(REQUIRED WORK) Write out the listing below without alteration, omitting its pictures.

(AVAILABLE DATA)
⟨

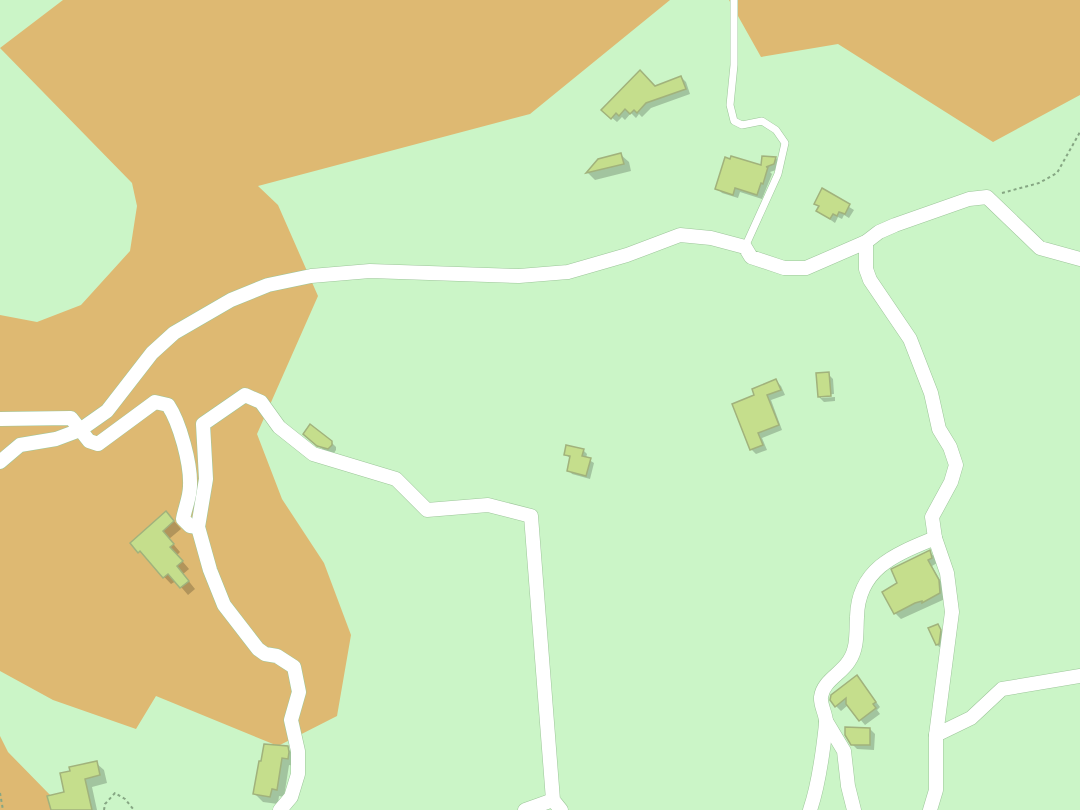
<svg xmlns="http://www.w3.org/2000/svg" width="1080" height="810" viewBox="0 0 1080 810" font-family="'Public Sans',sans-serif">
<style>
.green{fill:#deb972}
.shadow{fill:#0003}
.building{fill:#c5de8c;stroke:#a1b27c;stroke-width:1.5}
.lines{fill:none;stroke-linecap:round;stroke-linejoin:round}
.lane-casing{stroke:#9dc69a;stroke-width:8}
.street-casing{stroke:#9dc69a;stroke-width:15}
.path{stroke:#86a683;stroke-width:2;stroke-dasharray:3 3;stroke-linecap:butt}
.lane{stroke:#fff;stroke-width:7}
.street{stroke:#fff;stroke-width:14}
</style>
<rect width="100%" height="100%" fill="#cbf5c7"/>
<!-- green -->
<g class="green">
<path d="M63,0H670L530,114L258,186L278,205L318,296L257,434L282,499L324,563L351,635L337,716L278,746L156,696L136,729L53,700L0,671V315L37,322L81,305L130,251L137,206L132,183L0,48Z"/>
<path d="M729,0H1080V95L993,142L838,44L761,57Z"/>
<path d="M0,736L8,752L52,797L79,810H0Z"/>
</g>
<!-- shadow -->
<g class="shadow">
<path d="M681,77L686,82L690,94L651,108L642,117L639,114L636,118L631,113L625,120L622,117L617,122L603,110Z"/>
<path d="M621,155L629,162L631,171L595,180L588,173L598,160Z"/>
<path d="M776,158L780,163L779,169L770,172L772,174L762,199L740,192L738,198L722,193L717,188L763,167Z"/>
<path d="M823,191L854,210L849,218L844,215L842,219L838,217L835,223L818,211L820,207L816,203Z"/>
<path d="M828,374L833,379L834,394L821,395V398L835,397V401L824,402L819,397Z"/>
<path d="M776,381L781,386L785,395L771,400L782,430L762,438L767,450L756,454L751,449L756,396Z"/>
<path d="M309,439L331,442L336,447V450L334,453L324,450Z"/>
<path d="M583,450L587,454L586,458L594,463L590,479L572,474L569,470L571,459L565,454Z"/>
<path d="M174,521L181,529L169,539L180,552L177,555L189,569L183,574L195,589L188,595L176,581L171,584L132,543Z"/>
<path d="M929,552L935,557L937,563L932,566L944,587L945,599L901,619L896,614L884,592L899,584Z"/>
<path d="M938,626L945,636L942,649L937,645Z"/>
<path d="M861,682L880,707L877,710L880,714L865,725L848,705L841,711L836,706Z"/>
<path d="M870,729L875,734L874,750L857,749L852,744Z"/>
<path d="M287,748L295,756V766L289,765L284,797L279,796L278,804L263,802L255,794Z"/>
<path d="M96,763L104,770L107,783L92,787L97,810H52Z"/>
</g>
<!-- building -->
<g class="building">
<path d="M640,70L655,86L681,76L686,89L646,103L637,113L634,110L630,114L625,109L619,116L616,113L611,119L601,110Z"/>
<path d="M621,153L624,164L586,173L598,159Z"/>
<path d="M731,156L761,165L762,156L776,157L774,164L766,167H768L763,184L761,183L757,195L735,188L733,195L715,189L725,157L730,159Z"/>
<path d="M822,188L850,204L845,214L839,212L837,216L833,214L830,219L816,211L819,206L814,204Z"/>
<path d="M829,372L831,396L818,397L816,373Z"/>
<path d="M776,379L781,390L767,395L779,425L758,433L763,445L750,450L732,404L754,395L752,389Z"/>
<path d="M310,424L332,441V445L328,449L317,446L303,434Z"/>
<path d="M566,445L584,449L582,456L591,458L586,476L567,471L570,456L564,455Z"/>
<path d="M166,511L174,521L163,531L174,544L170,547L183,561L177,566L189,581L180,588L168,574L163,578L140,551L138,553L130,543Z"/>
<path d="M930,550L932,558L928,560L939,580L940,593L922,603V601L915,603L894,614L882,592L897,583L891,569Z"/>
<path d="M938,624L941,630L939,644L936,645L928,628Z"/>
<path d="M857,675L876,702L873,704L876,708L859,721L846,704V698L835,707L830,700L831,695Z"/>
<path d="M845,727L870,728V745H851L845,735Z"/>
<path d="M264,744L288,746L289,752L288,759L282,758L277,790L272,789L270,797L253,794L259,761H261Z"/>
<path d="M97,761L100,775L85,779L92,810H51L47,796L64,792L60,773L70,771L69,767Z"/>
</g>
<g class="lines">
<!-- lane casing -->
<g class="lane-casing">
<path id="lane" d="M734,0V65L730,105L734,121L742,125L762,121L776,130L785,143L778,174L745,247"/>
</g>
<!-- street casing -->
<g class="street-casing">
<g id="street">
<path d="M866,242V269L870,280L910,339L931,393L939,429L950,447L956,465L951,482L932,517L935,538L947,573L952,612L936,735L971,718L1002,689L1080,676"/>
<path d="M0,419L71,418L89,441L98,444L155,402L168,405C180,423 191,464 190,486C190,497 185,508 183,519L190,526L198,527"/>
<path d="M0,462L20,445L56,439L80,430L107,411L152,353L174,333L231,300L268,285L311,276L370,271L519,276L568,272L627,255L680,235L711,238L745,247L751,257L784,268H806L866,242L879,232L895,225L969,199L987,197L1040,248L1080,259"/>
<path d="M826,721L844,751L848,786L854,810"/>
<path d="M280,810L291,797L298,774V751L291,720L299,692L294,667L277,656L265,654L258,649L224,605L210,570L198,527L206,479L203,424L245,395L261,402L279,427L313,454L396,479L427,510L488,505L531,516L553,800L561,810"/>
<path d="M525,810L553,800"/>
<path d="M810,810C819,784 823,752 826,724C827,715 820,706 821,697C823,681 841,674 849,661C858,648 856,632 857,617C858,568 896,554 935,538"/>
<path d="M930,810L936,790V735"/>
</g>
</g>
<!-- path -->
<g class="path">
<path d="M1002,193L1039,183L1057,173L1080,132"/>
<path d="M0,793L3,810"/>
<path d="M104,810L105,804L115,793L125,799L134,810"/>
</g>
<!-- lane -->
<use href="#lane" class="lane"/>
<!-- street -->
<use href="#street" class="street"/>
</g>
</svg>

⟩

(ANSWER BELOW)
<svg xmlns="http://www.w3.org/2000/svg" width="1080" height="810" viewBox="0 0 1080 810" font-family="'Public Sans',sans-serif">
<style>
.green{fill:#deb972}
.shadow{fill:#0003}
.building{fill:#c5de8c;stroke:#a1b27c;stroke-width:1.5}
.lines{fill:none;stroke-linecap:round;stroke-linejoin:round}
.lane-casing{stroke:#9dc69a;stroke-width:8}
.street-casing{stroke:#9dc69a;stroke-width:15}
.path{stroke:#86a683;stroke-width:2;stroke-dasharray:3 3;stroke-linecap:butt}
.lane{stroke:#fff;stroke-width:7}
.street{stroke:#fff;stroke-width:14}
</style>
<rect width="100%" height="100%" fill="#cbf5c7"/>
<!-- green -->
<g class="green">
<path d="M63,0H670L530,114L258,186L278,205L318,296L257,434L282,499L324,563L351,635L337,716L278,746L156,696L136,729L53,700L0,671V315L37,322L81,305L130,251L137,206L132,183L0,48Z"/>
<path d="M729,0H1080V95L993,142L838,44L761,57Z"/>
<path d="M0,736L8,752L52,797L79,810H0Z"/>
</g>
<!-- shadow -->
<g class="shadow">
<path d="M681,77L686,82L690,94L651,108L642,117L639,114L636,118L631,113L625,120L622,117L617,122L603,110Z"/>
<path d="M621,155L629,162L631,171L595,180L588,173L598,160Z"/>
<path d="M776,158L780,163L779,169L770,172L772,174L762,199L740,192L738,198L722,193L717,188L763,167Z"/>
<path d="M823,191L854,210L849,218L844,215L842,219L838,217L835,223L818,211L820,207L816,203Z"/>
<path d="M828,374L833,379L834,394L821,395V398L835,397V401L824,402L819,397Z"/>
<path d="M776,381L781,386L785,395L771,400L782,430L762,438L767,450L756,454L751,449L756,396Z"/>
<path d="M309,439L331,442L336,447V450L334,453L324,450Z"/>
<path d="M583,450L587,454L586,458L594,463L590,479L572,474L569,470L571,459L565,454Z"/>
<path d="M174,521L181,529L169,539L180,552L177,555L189,569L183,574L195,589L188,595L176,581L171,584L132,543Z"/>
<path d="M929,552L935,557L937,563L932,566L944,587L945,599L901,619L896,614L884,592L899,584Z"/>
<path d="M938,626L945,636L942,649L937,645Z"/>
<path d="M861,682L880,707L877,710L880,714L865,725L848,705L841,711L836,706Z"/>
<path d="M870,729L875,734L874,750L857,749L852,744Z"/>
<path d="M287,748L295,756V766L289,765L284,797L279,796L278,804L263,802L255,794Z"/>
<path d="M96,763L104,770L107,783L92,787L97,810H52Z"/>
</g>
<!-- building -->
<g class="building">
<path d="M640,70L655,86L681,76L686,89L646,103L637,113L634,110L630,114L625,109L619,116L616,113L611,119L601,110Z"/>
<path d="M621,153L624,164L586,173L598,159Z"/>
<path d="M731,156L761,165L762,156L776,157L774,164L766,167H768L763,184L761,183L757,195L735,188L733,195L715,189L725,157L730,159Z"/>
<path d="M822,188L850,204L845,214L839,212L837,216L833,214L830,219L816,211L819,206L814,204Z"/>
<path d="M829,372L831,396L818,397L816,373Z"/>
<path d="M776,379L781,390L767,395L779,425L758,433L763,445L750,450L732,404L754,395L752,389Z"/>
<path d="M310,424L332,441V445L328,449L317,446L303,434Z"/>
<path d="M566,445L584,449L582,456L591,458L586,476L567,471L570,456L564,455Z"/>
<path d="M166,511L174,521L163,531L174,544L170,547L183,561L177,566L189,581L180,588L168,574L163,578L140,551L138,553L130,543Z"/>
<path d="M930,550L932,558L928,560L939,580L940,593L922,603V601L915,603L894,614L882,592L897,583L891,569Z"/>
<path d="M938,624L941,630L939,644L936,645L928,628Z"/>
<path d="M857,675L876,702L873,704L876,708L859,721L846,704V698L835,707L830,700L831,695Z"/>
<path d="M845,727L870,728V745H851L845,735Z"/>
<path d="M264,744L288,746L289,752L288,759L282,758L277,790L272,789L270,797L253,794L259,761H261Z"/>
<path d="M97,761L100,775L85,779L92,810H51L47,796L64,792L60,773L70,771L69,767Z"/>
</g>
<g class="lines">
<!-- lane casing -->
<g class="lane-casing">
<path id="lane" d="M734,0V65L730,105L734,121L742,125L762,121L776,130L785,143L778,174L745,247"/>
</g>
<!-- street casing -->
<g class="street-casing">
<g id="street">
<path d="M866,242V269L870,280L910,339L931,393L939,429L950,447L956,465L951,482L932,517L935,538L947,573L952,612L936,735L971,718L1002,689L1080,676"/>
<path d="M0,419L71,418L89,441L98,444L155,402L168,405C180,423 191,464 190,486C190,497 185,508 183,519L190,526L198,527"/>
<path d="M0,462L20,445L56,439L80,430L107,411L152,353L174,333L231,300L268,285L311,276L370,271L519,276L568,272L627,255L680,235L711,238L745,247L751,257L784,268H806L866,242L879,232L895,225L969,199L987,197L1040,248L1080,259"/>
<path d="M826,721L844,751L848,786L854,810"/>
<path d="M280,810L291,797L298,774V751L291,720L299,692L294,667L277,656L265,654L258,649L224,605L210,570L198,527L206,479L203,424L245,395L261,402L279,427L313,454L396,479L427,510L488,505L531,516L553,800L561,810"/>
<path d="M525,810L553,800"/>
<path d="M810,810C819,784 823,752 826,724C827,715 820,706 821,697C823,681 841,674 849,661C858,648 856,632 857,617C858,568 896,554 935,538"/>
<path d="M930,810L936,790V735"/>
</g>
</g>
<!-- path -->
<g class="path">
<path d="M1002,193L1039,183L1057,173L1080,132"/>
<path d="M0,793L3,810"/>
<path d="M104,810L105,804L115,793L125,799L134,810"/>
</g>
<!-- lane -->
<use href="#lane" class="lane"/>
<!-- street -->
<use href="#street" class="street"/>
</g>
</svg>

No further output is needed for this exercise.